When I first learned to edit audio for radio production, I was enamored of the way that the editing software could cut out the imperfections, the umms and errs, the wanderings of thought. An interview could be edited together from raw audio and appear seamless. But the more I do this, the more I understand that the danger is that the edits can be too perfect. You can edit so tightly, that no breath is taken before the next thought. It will sound seductively perfect, but there’s no play in the voice, and eventually it registers as mechanical and lifeless. The listener might not even be aware on a conscious level what the problem is, but the voice will sound canned, like an answering machine message. I learned that even if you are cutting from one paragraph to another in a person’s speech, you have to leave in the breath to connect them.
So my problem now is, how do I allow breath back into my writing process? On the one hand, I don’t want to be judging myself as I write. Not in this phase of the writing. I’m just trying to get out the words, any words. But I need to let in some air or it’s going to drive me crazy. I’m making some progress. I wrote about digressions once before. So now, while writing in this phase, I’m allowing myself to digress for the slightest reason and not let it bother me. I know that, eventually, I will get back to my outline template.

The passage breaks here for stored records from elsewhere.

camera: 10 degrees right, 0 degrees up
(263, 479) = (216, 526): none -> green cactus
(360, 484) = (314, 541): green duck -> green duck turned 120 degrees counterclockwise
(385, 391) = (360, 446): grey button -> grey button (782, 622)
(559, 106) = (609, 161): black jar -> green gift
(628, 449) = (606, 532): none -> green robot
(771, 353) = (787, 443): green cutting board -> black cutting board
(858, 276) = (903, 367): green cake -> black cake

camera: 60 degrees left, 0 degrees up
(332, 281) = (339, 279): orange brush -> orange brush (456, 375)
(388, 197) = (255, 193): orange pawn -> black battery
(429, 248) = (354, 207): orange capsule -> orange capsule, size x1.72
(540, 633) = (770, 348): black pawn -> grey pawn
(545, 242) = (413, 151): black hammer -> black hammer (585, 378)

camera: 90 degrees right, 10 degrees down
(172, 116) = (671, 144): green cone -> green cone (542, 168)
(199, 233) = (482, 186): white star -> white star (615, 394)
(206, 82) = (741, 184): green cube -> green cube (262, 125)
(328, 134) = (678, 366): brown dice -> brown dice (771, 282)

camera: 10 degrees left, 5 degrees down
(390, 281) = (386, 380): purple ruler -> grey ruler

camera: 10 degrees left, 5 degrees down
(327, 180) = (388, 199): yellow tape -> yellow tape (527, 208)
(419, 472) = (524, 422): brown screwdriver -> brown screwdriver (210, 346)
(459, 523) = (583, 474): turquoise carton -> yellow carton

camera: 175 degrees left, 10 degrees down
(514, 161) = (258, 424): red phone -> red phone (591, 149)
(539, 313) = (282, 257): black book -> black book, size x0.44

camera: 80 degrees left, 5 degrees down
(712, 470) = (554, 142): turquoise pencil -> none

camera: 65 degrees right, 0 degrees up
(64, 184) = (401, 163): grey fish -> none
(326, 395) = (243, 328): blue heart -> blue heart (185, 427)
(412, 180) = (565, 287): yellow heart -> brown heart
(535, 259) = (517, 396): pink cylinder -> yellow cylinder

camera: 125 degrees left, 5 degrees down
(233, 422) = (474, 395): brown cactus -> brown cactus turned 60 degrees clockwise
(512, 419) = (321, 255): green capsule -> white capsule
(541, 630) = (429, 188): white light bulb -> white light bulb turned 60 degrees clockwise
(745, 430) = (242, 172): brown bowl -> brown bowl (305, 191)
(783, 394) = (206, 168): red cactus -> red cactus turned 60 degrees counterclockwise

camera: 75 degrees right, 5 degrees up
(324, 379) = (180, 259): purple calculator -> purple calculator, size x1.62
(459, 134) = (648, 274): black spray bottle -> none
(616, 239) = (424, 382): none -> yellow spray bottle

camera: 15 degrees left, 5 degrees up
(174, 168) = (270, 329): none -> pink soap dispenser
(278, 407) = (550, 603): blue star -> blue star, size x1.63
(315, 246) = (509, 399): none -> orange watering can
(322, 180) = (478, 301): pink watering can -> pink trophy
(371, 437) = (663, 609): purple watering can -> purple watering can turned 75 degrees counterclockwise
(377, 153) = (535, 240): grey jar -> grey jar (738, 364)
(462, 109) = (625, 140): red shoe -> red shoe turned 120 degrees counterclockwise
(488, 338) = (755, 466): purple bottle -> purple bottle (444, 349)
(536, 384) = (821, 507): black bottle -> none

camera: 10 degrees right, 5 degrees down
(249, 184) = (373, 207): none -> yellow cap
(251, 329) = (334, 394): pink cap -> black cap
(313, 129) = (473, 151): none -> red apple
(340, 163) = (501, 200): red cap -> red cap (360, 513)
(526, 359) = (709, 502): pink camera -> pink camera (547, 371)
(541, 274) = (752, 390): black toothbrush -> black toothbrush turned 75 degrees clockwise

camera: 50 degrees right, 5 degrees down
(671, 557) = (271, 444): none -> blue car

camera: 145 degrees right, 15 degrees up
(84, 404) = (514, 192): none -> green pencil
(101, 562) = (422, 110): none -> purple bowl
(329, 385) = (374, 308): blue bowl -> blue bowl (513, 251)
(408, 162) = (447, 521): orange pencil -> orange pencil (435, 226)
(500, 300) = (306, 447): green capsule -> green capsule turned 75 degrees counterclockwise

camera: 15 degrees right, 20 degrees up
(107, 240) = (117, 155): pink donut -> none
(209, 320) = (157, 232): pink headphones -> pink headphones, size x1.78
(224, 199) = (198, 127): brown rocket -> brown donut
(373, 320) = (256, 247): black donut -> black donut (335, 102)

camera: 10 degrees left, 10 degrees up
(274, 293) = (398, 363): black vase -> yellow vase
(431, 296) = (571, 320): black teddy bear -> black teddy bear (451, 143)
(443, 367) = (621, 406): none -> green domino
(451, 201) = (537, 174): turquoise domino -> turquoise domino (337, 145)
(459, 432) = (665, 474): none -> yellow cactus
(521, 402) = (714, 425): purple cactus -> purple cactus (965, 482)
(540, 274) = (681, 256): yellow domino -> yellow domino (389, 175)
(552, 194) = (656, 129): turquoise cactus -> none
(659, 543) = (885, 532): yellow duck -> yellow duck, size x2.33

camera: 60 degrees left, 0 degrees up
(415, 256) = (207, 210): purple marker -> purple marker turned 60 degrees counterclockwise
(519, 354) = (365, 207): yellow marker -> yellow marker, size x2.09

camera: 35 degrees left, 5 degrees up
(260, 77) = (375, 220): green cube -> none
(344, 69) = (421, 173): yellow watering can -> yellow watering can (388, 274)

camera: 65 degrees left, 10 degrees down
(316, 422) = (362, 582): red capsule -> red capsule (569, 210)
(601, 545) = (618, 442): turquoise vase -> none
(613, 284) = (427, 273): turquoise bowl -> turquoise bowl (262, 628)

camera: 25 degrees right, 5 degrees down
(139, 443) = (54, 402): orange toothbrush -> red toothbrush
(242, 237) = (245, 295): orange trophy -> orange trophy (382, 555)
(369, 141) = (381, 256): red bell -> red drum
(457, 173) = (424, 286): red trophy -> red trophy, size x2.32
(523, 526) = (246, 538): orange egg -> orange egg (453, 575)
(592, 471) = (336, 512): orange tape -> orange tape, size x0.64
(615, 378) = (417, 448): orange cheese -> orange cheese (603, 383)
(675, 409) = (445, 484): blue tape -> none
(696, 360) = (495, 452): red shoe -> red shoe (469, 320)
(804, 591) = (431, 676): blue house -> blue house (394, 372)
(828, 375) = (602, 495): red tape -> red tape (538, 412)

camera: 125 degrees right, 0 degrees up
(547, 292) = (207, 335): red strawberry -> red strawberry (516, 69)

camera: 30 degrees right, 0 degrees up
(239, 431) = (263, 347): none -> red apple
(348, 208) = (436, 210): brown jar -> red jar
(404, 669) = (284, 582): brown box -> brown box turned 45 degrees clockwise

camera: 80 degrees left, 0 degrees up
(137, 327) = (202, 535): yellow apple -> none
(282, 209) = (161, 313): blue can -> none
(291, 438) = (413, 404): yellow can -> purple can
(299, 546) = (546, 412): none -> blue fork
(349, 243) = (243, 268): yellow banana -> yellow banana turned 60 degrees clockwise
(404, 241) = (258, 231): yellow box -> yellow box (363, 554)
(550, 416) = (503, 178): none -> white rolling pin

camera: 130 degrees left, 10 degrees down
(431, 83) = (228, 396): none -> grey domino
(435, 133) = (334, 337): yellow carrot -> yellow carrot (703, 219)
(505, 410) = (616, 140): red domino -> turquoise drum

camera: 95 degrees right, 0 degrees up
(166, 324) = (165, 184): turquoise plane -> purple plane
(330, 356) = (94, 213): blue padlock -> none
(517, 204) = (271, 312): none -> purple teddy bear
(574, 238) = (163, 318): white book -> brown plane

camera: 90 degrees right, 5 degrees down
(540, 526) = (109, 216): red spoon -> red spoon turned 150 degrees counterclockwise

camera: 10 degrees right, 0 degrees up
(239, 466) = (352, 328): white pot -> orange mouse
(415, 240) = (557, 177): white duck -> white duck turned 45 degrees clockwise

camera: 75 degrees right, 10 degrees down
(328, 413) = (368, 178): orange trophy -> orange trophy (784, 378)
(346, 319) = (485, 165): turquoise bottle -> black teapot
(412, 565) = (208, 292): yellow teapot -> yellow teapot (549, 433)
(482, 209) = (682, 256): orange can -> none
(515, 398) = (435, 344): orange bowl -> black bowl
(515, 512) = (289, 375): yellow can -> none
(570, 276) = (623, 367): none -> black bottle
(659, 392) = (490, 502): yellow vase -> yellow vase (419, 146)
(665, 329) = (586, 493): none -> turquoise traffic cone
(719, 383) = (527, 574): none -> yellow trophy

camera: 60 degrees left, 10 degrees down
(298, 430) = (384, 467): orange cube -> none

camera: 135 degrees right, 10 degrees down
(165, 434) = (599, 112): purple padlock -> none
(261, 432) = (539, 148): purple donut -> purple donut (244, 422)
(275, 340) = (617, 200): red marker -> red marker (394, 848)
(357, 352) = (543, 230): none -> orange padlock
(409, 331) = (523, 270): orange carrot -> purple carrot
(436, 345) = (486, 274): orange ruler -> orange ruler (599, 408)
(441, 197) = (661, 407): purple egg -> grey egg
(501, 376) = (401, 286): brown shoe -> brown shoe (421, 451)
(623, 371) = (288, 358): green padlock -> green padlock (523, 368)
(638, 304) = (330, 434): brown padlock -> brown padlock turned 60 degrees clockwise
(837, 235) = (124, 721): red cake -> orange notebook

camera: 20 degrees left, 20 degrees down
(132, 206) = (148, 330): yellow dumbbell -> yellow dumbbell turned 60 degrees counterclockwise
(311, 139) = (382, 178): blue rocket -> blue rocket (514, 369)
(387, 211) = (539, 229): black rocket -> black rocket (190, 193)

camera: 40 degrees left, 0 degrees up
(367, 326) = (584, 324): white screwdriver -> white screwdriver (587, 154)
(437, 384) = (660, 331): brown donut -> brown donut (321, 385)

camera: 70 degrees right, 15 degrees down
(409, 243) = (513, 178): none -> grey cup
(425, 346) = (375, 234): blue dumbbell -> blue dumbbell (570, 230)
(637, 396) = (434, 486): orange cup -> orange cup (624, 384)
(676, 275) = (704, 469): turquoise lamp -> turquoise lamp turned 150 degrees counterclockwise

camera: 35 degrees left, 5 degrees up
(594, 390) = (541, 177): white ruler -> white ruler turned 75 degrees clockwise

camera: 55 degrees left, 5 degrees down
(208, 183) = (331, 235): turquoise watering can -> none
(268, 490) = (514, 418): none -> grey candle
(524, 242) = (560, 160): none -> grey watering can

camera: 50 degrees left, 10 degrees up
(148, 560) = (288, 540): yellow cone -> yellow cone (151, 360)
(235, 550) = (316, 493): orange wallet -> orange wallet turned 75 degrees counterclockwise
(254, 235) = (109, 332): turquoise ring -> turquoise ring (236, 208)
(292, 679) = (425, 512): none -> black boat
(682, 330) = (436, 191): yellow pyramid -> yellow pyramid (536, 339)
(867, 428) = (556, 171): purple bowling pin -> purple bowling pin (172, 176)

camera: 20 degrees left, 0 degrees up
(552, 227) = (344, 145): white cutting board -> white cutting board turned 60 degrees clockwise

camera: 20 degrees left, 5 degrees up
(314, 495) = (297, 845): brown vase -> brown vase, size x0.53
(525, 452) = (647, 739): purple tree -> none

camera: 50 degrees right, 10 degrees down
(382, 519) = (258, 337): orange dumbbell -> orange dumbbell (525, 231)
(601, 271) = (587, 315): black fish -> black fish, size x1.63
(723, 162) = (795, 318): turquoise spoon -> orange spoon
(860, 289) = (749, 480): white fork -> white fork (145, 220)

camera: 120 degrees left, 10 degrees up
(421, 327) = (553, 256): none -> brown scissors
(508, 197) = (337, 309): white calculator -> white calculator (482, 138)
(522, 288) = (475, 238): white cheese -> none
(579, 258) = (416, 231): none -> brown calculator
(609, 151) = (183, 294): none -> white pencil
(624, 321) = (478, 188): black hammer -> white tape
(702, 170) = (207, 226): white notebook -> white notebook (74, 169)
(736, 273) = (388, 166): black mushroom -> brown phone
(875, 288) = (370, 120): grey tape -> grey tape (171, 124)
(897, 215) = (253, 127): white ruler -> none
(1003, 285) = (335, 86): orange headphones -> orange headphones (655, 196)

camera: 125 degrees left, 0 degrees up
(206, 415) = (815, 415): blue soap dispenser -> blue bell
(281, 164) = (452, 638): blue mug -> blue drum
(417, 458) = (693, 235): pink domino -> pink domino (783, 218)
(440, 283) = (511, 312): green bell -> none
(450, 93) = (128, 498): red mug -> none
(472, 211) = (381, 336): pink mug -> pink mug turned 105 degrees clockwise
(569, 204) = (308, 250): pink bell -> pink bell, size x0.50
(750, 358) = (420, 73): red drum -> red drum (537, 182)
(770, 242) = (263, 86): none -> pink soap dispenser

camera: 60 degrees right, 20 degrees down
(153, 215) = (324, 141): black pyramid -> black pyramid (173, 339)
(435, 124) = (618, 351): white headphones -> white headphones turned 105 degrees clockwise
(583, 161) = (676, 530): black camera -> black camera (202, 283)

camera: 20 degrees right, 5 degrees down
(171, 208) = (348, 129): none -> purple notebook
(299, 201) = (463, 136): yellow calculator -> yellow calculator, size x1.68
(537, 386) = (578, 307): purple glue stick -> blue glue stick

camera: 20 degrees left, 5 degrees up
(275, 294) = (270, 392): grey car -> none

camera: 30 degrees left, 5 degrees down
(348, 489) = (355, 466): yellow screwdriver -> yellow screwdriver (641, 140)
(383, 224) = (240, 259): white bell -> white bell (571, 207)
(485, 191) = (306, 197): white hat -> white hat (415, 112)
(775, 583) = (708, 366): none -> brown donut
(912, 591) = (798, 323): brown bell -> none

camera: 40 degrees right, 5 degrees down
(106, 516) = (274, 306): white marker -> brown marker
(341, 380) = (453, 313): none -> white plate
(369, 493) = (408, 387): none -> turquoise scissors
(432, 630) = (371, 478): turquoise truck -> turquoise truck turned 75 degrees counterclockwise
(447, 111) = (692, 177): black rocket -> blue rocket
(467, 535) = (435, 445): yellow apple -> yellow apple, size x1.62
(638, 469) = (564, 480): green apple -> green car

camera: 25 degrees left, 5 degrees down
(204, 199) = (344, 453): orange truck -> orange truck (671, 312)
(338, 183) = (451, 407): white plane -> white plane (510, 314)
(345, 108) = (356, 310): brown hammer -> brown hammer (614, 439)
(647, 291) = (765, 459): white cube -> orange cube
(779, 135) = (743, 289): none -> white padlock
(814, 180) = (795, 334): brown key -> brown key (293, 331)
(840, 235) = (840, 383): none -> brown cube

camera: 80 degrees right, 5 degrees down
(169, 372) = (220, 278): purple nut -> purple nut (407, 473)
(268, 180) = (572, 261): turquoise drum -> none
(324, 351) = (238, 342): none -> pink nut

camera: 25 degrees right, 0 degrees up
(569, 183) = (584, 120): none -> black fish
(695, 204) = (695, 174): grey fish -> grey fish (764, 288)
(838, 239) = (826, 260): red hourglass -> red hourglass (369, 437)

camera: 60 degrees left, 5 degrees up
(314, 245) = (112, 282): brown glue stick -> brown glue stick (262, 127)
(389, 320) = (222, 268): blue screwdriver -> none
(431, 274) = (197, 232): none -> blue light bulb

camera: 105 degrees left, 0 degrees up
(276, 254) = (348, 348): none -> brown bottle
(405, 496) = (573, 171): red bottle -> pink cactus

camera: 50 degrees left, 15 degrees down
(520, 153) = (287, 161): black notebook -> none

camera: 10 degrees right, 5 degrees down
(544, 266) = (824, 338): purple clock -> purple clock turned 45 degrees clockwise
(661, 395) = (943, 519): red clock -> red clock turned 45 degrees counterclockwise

It’s like doing improv acting. There’s a classic improv exercise where the audience gives the actors the first and last lines of the scenes, and the actors must improv everything else in between. It sound difficult–how do you know that you will end up where you need to be for the last line? But the secret to doing it well is to not worry about where you are going to end up. Your unconscious will get you there if you keep going. You just need to trust that you will arrive there in its own good time.
As a writer, I have even more of an out than the improv actor. The actor feels the pressure to be interesting for the audience’s sake. But the writer doesn’t have to worry about the audience yet. I can let the breath go, and I can go where it takes me. If, in the end, it doesn’t go to an interesting place, and it doesn’t fulfill its other obligations, then I can revise –when the time for revision comes.
But for now, my obligation is only to write eight hundred words. In the breathing room, I can play as I wish.